TEXT SEGMENT:
════════

Amazon Managed Workflows for Apache Airflow GA
November 30, 2020
Amazon
Managed Workflows for Apache Airflow (MWAA) is a new managed service
that makes it easy for data engineers to execute data processing
workflows in the cloud. Apache Airflow is a popular open-source tool
that helps customers author, schedule, and monitor workflows. With
Amazon MWAA, customers can use the same familiar Airflow platform as
they do today to manage their workflows, and enjoy improved scalability,
availability, and security without the burden of having to build, scale,
and manage the underlying infrastructure. Amazon MWAA scales workflow
execution capacity based on customer needs, and integrates with AWS
security services to provide secure access to customers’ data. There are
no up-front investments required to use Amazon MWAA and customers only
pay for what they use.
Today, customers are using analytics and machine learning to derive
insights from massive amounts of data. To effectively use this data,
customers often need to first build a workflow that defines a series of
sequential tasks to prepare and process the data. Tens of thousands of
customers use AWS Step Functions to visually build and run
cost-effective and scalable event-driven workflows that execute tasks
across multiple AWS services. There are also customers who want the
Apache Airflow orchestration workflow, which has an active open source
community, a large library of pre-built integrations to third-party data
processing tools like Apache Spark and Hadoop, and the ability to use
Python scripts to create workflows. However, using Apache Airflow
requires data engineers to install, maintain, scale, and secure the
Apache Airflow environments, which adds cost and operational complexity.
Furthermore, to support role-based authentication for secure access,
Apache Airflow often requires a manual, iterative, and error-prone
combination of configuration changes, command-line interface (CLI)
commands, and, in some cases, edits to the Apache Airflow code.
Customers also must integrate and configure additional tools for
alerting for issues like system downtime, workflow errors, and task
execution delays. While customers really enjoy the pre-built
integrations and familiar Python programming language of Apache Airflow,
they want it without the added operational cost and complexity.
Amazon MWAA makes it easy for customers to build and execute Apache
Airflow workflows in AWS. Amazon MWAA manages the provisioning and
ongoing maintenance of Apache Airflow so customers no longer need to
worry about patching, scaling, or securing self-managed Apache Airflow
implementations. With Amazon MWAA, compute resources that execute tasks
are scaled on demand, providing consistent performance for users.

════════

EXCERPTED DATA:
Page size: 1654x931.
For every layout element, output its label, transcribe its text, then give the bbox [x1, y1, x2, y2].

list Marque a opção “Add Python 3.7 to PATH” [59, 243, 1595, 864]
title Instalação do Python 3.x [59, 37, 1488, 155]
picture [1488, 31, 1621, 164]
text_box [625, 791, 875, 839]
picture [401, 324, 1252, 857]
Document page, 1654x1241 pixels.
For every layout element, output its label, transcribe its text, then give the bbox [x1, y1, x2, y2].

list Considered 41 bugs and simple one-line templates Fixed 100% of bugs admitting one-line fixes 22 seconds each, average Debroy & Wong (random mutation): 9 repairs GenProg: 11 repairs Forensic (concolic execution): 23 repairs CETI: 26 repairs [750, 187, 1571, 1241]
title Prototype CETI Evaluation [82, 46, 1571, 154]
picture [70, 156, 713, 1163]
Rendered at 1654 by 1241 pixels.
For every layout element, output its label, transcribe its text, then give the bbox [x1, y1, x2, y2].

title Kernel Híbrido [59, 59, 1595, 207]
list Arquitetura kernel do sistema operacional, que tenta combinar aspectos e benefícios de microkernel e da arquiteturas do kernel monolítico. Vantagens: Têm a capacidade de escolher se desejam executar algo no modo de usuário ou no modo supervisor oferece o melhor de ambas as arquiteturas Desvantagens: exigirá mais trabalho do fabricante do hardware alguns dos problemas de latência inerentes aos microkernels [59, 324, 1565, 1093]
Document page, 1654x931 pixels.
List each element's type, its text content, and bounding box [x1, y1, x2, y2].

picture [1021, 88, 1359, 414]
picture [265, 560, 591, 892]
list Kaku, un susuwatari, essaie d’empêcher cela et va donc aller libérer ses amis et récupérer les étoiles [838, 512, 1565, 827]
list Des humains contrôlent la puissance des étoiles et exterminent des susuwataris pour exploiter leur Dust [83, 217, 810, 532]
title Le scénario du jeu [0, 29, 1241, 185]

════════

YOUR GOAL:
Continue the Amazon MWAA announcement from its last sentence.

RESPONSE TO THE EXERCISE:
Customer data is secure by default as workloads run in customers’ own
isolated and secure cloud environments using Amazon’s Virtual Private
Cloud (Amazon VPC), with stored data encrypted using AWS Key Management
Service (AWS KMS). Amazon MWAA makes it easy for customers to combine
data using any of Apache Airflow’s integrations, including AWS services
and popular third-party tools like Apache Hadoop, Presto, Hive, and
Spark, to automate data processing, machine learning pipelines, and
software development and operations. Customers can provide role-based
access to Apache Airflow’s user interface easily and securely via AWS
Identity and Access Management (IAM), providing users Single Sign-On (SSO)
access for scheduling and viewing their workflow executions. Amazon MWAA
automatically sends Apache Airflow system metrics and logs to AWS’s
monitoring service, Amazon CloudWatch, making it easy for customers to
view task execution delays and workflow errors across one or more
environments without third party tools. With Amazon MWAA, data engineers
get the extensibility of Apache Airflow with the scalability,
availability, and security of AWS.
“Customers have told us they really like Apache Airflow because it
speeds the development of their data processing and machine learning
workflows, but they want it without the burden of scaling, operating,
and securing servers,” said Jesse Dougherty, Vice President, Application
Integration, AWS. “With Amazon MWAA, customers can use the same Apache
Airflow platform as they do today with the scalability, availability,
and security of AWS.”
Customers can launch a new Amazon MWAA environment from the AWS
Management Console, CLI, AWS CloudFormation, or AWS SDK, and start
running in minutes. Amazon MWAA is available today in US East (Northern
Virginia), US West (Oregon), US East (Ohio), Asia Pacific (Singapore),
Asia Pacific (Tokyo), Asia Pacific (Sydney), Europe (Ireland), Europe
(Frankfurt), and Europe (Stockholm), with more regions to come.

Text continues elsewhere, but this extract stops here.